Dividing IRAs in Divorce: Why a QDRO is not necessary to assign IRA benefits to an ex‐spouse
Contrary to popular belief, a Qualified Domestic Relations Order (“QDRO”) is not necessary to divide every type of retirement benefit. The prime example is an Individual Retirement Account (“IRA”). An IRA is not a qualified retirement plan under the Internal Revenue Code and an IRA is not regulated by the Employee Retirement Income Security Act (“ERISA”). Therefore, ERISA regulations and Internal Revenue Code section 72(t) which otherwise govern QDROs do not pertain to IRAs.
If a financial institution representative informs you that a “court order” or “QDRO” is required to divide an IRA, then your client should provide the financial institution with a copy of the Judgment and MSA which will suffice as the court order. A letter of instruction or other forms will still be necessary, but as far as providing a court order, the Judgment and MSA will satisfy the requirement of a court order.
The good news for family law attorneys is that the process for dividing an IRA is more simplified than having a QDRO prepared. However, there are two aspects unique to IRAs that should be kept in mind:
Early withdrawal penalties apply.
Unlike the transfer of plan benefits with a QDRO, there is no exception in the Internal Revenue Code that permits a spouse to avoid the early withdrawal penalty of 10% (federal) and 2.5% (California) when receiving a distribution of IRA benefits prior to reaching age 59½. In other words, if an IRA holder desires to cash out their benefits prior to reaching age 59 ½, there will be a 12.5% penalty and the distribution amount will be taxed at ordinary income tax rates. For clarity, it should be noted that if the IRA benefits are merely being “rolled over” using a “trustee-to-trustee transfer” from one spouse’s IRA to the other spouse’s IRA, then there is no tax consequence on that transfer and the benefits are held in the receiving spouse’s IRA as pre-tax benefits.
In contrast, the Internal Revenue Code provides under section 79(t)(2)(C) that a QDRO qualifies for an exception to the early withdrawal penalty. Therefore, if the parties are planning to take any distributions of retirement benefits prior to age 59½, it may be preferable to do an equalizing assignment with a QDRO rather than equalizing benefits with an IRA.
A tax statement is recommended.
A signed “letter of instruction” with tax language is still recommended when an IRA is divided. Although a QDRO is not necessary, it is still important to document the IRA transfer in the event that the IRS or Franchise Tax Board conducts and audit of the IRA transfer.
The typical tax statement will contain something similar to the following:
IRA Holder is the former spouse of Recipient. Both IRA Holder and Recipient acknowledge that this assignment is incident to divorce within the meaning of Internal Revenue Code section 1041. This assignment is related to the cessation of the marriage because this assignment is required by the Marital Settlement Agreement entered into between the IRA Holder and the Recipient. After the transfer, the Recipient shall be solely responsible for all income taxes or
other tax consequences, if any, associated with the subsequent distribution of the assets to Recipient.

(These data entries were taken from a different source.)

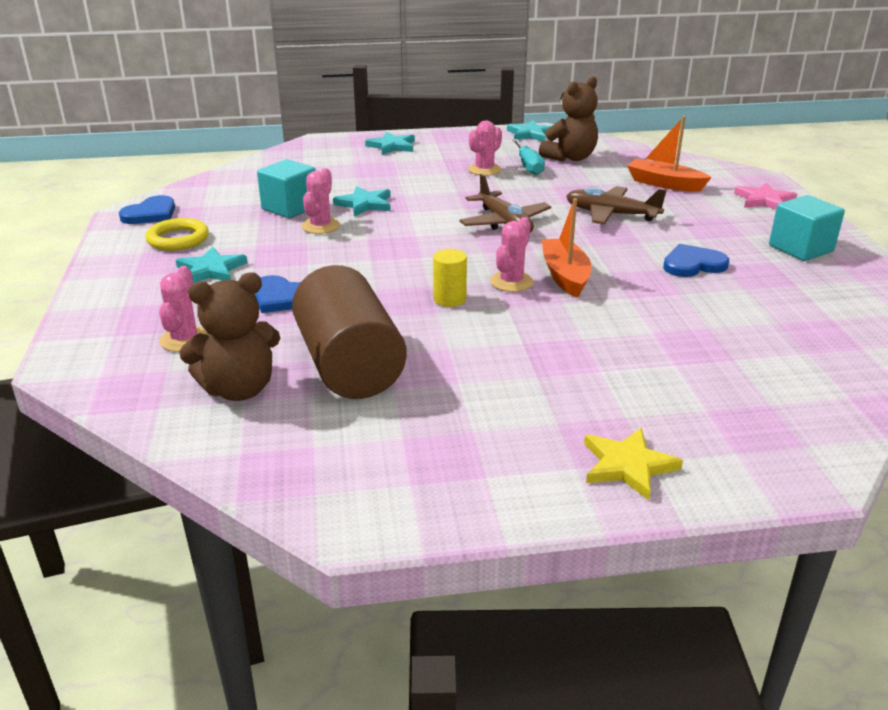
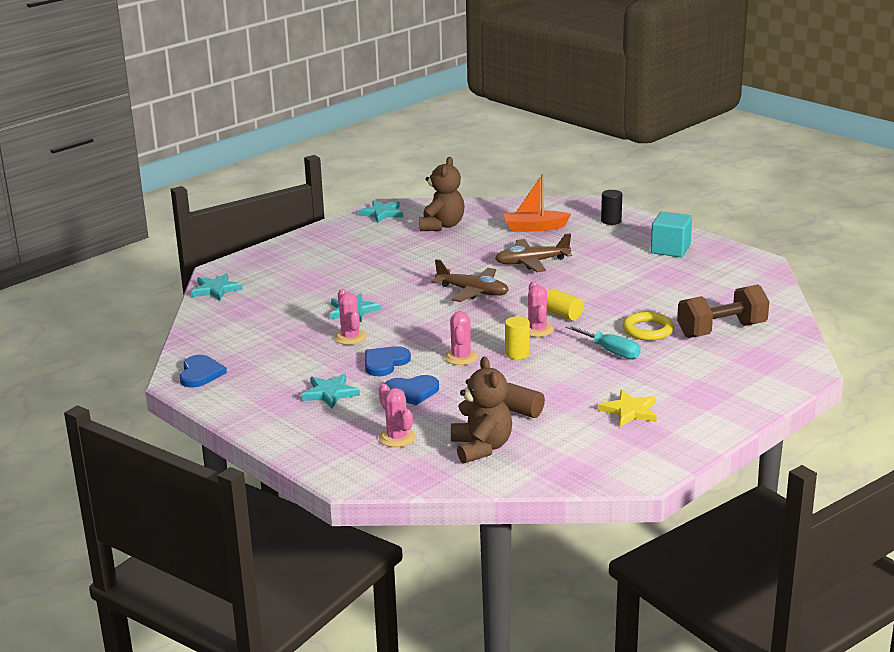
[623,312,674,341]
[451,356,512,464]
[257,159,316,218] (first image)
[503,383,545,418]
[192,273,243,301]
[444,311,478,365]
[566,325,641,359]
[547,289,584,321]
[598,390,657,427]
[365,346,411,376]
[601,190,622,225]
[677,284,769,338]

For reference, the above language is intended to comply with the Internal Revenue Code section that provides for the tax free transfer of IRAs between spouses pursuant to divorce which is section 408(d)(6). The meat of Internal Revenue Code section 408(d)(6) is as follows:
(6) Transfer of account incident to divorce The transfer of an individual’s interest in an individual retirement account or an individual retirement annuity to his spouse or former spouse under a divorce or separation instrument described in subparagraph (A) of section 71(b)(2) is not to be considered a taxable transfer made by such individual notwithstanding any other provision of this subtitle, and such interest at the time of the transfer is to be treated as an individual retirement account of such spouse, and not of such individual. Thereafter such account or annuity for purposes of this subtitle is to be treated as maintained for the benefit of such spouse.
What is the end result? The division of an IRA does not require a QDRO; however, a tax statement should accompany the IRA transfer documentation to document compliance with IRC section 408(d)(6) if the IRS or Franchise Tax Board conducts an audit.